Os trabalhos, feitos durante a sessão de diálise em que os (as) pacientes só utilizavam uma das mãos, pois a outra estava com o cateter, culminaram numa amostra coletiva de seus trabalhos, exposta no Hospital. A finalidade dessa exposição era que todos os pacientes pudessem se reconhecer como pessoas criativas, produtivas, capazes de se expressar com cores, com muita beleza e não, apenas, como portadores de IRC, à espera de um transplante ou sem perspectiva de viver com uma melhor qualidade. Nessa amostra, houve expressões artísticas individuais e coletivas. Não é preciso dizer o quanto essa experiência lhes foi significativa. Durante a exposição, a filha de uma paciente relatou como sua mãe ficou “eufórica” com a própria produção. Sabemos como a alegria é um importante auxiliar, no quadro de todos e todas pacientes, ao incrementar a endorfina, o chamado hormônio que provoca a sensação de felicidade.

Considerações Finais

Nessa experiência foi possível notar, a partir da fala daqueles pacientes comprometidos com a nossa proposta, que conseguiram se tornar mais tranquilos, ter esperanças, ter mais segurança em si próprios, melhor disposição de humor, sono com uma melhor qualidade e perceberam que o tempo passava mais rápido durante o processo de diálise. O médico, responsável pelos serviços nesse dia, e alguns técnicos da enfermagem falaram da diminuição das intercorrências como: câimbras, solicitações para virar de um lado e outro da cadeira, queixas sobre a pressão, dor de cabeça e outras para que a diálise se encerrasse antes.

Essa produção coletiva pode parecer algo simples e singelo, mas todos sabemos do seu grande significado. De uma forma simbólica, metafórica, as pessoas exercitaram não a passividade, mas o protagonismo da sua própria história, ou seja, a direção dos fatos, a produção conjunta. Lembrando que é com o outro que nos descobrimos e podemos nos tornar mais inteiros, é com o outro, e com suas percepções a nosso respeito, que ampliamos o sentido de quem somos e o que provocamos ao nosso redor, afinal todos temos um curador e um criador interior, acionado pelo grau de dedicação de cada um, e não apenas pela atuação do psicólogo.

O trabalho esteve pautado pelo processo de criação e recriação de nossas buscas, nossas dores, procurando embarcar numa aventura de simplesmente ser quem somos.

Requisitos da tarefa> Retorne, sem alterações, a parte do texto sobre os pacientes em diálise que começa em "Essa produção coletiva" e segue até "ser quem somos.".

Trechos da listagem>
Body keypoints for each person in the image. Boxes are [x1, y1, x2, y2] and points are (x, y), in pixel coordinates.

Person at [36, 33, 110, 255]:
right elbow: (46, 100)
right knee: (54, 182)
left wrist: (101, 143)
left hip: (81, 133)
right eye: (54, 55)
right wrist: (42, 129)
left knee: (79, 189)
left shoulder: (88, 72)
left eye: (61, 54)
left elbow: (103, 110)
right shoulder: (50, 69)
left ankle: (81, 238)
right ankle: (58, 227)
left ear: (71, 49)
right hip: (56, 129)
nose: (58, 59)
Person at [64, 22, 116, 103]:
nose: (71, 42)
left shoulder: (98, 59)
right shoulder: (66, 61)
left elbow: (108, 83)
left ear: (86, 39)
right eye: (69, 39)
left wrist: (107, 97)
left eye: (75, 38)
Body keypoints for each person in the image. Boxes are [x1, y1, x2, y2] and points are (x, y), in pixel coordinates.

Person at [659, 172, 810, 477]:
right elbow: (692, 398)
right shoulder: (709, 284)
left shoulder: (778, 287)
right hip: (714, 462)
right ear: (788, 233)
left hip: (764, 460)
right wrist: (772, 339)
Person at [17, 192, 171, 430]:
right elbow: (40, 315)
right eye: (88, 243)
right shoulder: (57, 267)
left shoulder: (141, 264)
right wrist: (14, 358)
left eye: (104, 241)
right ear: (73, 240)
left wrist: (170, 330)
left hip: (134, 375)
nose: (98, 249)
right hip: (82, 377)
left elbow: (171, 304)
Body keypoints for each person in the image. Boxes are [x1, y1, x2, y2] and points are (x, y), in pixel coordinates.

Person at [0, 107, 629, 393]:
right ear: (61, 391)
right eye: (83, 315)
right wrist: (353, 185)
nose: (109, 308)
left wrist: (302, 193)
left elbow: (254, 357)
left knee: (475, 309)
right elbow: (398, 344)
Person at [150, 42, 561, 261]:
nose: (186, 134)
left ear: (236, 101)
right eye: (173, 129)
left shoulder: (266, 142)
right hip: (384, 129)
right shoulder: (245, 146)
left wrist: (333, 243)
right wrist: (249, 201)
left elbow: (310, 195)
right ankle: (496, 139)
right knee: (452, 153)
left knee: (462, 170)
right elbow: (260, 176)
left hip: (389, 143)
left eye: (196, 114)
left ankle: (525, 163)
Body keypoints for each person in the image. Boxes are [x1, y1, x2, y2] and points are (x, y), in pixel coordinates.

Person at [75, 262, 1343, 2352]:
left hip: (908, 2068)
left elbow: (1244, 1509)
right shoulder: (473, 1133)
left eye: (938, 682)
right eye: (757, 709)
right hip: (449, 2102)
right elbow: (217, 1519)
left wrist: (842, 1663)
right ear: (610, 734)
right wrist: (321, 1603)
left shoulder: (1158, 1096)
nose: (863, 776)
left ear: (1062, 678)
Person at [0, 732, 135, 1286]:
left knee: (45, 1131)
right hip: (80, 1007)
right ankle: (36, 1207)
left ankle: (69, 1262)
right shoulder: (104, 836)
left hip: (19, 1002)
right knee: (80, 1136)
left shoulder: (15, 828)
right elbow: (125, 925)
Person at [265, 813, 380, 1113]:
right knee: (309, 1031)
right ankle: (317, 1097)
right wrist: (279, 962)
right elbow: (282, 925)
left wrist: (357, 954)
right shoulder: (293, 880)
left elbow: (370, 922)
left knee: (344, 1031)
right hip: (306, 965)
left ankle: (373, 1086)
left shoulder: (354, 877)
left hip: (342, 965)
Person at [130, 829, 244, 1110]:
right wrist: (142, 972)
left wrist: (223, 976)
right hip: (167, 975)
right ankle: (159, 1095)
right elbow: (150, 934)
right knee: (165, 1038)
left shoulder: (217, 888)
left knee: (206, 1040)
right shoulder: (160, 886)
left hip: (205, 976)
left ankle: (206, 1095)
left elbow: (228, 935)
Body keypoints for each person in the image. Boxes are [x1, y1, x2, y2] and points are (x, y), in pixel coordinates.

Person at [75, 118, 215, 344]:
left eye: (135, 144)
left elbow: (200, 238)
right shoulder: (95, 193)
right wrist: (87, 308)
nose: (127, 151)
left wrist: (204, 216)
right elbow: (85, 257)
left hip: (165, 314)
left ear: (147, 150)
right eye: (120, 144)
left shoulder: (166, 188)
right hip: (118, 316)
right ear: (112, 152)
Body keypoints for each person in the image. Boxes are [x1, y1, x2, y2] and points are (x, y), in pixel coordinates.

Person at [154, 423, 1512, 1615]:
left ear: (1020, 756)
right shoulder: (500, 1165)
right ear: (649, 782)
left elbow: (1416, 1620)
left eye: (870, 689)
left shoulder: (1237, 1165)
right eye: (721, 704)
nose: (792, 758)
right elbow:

Resposta esperada>
Essa produção coletiva pode parecer algo simples e singelo, mas todos sabemos do seu grande significado. De uma forma simbólica, metafórica, as pessoas exercitaram não a passividade, mas o protagonismo da sua própria história, ou seja, a direção dos fatos, a produção conjunta. Lembrando que é com o outro que nos descobrimos e podemos nos tornar mais inteiros, é com o outro, e com suas percepções a nosso respeito, que ampliamos o sentido de quem somos e o que provocamos ao nosso redor, afinal todos temos um curador e um criador interior, acionado pelo grau de dedicação de cada um, e não apenas pela atuação do psicólogo.

O trabalho esteve pautado pelo processo de criação e recriação de nossas buscas, nossas dores, procurando embarcar numa aventura de simplesmente ser quem somos.